## Exercise goal
Extract every line of the material below and repeat each one character for character, with nothing altered.

►

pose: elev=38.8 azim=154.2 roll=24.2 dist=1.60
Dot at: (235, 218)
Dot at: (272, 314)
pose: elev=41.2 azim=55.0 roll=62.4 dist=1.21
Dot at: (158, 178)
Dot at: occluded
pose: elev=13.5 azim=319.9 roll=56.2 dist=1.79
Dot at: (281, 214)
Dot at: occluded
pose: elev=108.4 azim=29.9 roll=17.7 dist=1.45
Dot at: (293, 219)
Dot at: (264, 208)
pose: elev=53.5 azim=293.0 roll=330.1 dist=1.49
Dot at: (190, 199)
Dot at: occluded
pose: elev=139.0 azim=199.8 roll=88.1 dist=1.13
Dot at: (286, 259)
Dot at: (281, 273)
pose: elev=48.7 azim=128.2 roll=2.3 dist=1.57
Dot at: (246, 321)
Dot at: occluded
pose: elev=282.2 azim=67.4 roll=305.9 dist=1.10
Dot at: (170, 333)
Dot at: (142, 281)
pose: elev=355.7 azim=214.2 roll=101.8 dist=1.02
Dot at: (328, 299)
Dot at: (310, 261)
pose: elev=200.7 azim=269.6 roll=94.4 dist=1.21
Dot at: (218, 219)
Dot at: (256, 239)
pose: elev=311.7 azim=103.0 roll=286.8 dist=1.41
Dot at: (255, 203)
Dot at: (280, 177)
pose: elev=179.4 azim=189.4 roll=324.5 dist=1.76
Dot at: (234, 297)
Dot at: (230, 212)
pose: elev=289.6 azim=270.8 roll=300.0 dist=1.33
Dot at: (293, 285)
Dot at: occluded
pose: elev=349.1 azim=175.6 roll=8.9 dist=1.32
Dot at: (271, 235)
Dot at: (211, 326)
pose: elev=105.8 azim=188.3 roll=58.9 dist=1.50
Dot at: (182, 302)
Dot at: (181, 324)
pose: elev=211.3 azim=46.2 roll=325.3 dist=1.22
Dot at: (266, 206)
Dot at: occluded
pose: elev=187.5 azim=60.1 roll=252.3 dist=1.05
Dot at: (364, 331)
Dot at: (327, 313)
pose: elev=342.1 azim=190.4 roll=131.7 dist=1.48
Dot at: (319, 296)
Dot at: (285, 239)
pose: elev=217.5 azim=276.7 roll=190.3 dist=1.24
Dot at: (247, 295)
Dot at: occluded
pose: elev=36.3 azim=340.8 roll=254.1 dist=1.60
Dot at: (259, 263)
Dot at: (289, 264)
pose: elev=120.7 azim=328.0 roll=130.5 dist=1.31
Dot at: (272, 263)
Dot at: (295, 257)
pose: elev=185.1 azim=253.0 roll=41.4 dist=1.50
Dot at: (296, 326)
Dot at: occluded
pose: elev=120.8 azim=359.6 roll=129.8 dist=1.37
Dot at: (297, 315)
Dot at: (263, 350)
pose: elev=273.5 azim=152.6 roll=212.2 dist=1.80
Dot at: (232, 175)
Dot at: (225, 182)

◄

## Worked answer
pose: elev=38.8 azim=154.2 roll=24.2 dist=1.60
Dot at: (235, 218)
Dot at: (272, 314)
pose: elev=41.2 azim=55.0 roll=62.4 dist=1.21
Dot at: (158, 178)
Dot at: occluded
pose: elev=13.5 azim=319.9 roll=56.2 dist=1.79
Dot at: (281, 214)
Dot at: occluded
pose: elev=108.4 azim=29.9 roll=17.7 dist=1.45
Dot at: (293, 219)
Dot at: (264, 208)
pose: elev=53.5 azim=293.0 roll=330.1 dist=1.49
Dot at: (190, 199)
Dot at: occluded
pose: elev=139.0 azim=199.8 roll=88.1 dist=1.13
Dot at: (286, 259)
Dot at: (281, 273)
pose: elev=48.7 azim=128.2 roll=2.3 dist=1.57
Dot at: (246, 321)
Dot at: occluded
pose: elev=282.2 azim=67.4 roll=305.9 dist=1.10
Dot at: (170, 333)
Dot at: (142, 281)
pose: elev=355.7 azim=214.2 roll=101.8 dist=1.02
Dot at: (328, 299)
Dot at: (310, 261)
pose: elev=200.7 azim=269.6 roll=94.4 dist=1.21
Dot at: (218, 219)
Dot at: (256, 239)
pose: elev=311.7 azim=103.0 roll=286.8 dist=1.41
Dot at: (255, 203)
Dot at: (280, 177)
pose: elev=179.4 azim=189.4 roll=324.5 dist=1.76
Dot at: (234, 297)
Dot at: (230, 212)
pose: elev=289.6 azim=270.8 roll=300.0 dist=1.33
Dot at: (293, 285)
Dot at: occluded
pose: elev=349.1 azim=175.6 roll=8.9 dist=1.32
Dot at: (271, 235)
Dot at: (211, 326)
pose: elev=105.8 azim=188.3 roll=58.9 dist=1.50
Dot at: (182, 302)
Dot at: (181, 324)
pose: elev=211.3 azim=46.2 roll=325.3 dist=1.22
Dot at: (266, 206)
Dot at: occluded
pose: elev=187.5 azim=60.1 roll=252.3 dist=1.05
Dot at: (364, 331)
Dot at: (327, 313)
pose: elev=342.1 azim=190.4 roll=131.7 dist=1.48
Dot at: (319, 296)
Dot at: (285, 239)
pose: elev=217.5 azim=276.7 roll=190.3 dist=1.24
Dot at: (247, 295)
Dot at: occluded
pose: elev=36.3 azim=340.8 roll=254.1 dist=1.60
Dot at: (259, 263)
Dot at: (289, 264)
pose: elev=120.7 azim=328.0 roll=130.5 dist=1.31
Dot at: (272, 263)
Dot at: (295, 257)
pose: elev=185.1 azim=253.0 roll=41.4 dist=1.50
Dot at: (296, 326)
Dot at: occluded
pose: elev=120.8 azim=359.6 roll=129.8 dist=1.37
Dot at: (297, 315)
Dot at: (263, 350)
pose: elev=273.5 azim=152.6 roll=212.2 dist=1.80
Dot at: (232, 175)
Dot at: (225, 182)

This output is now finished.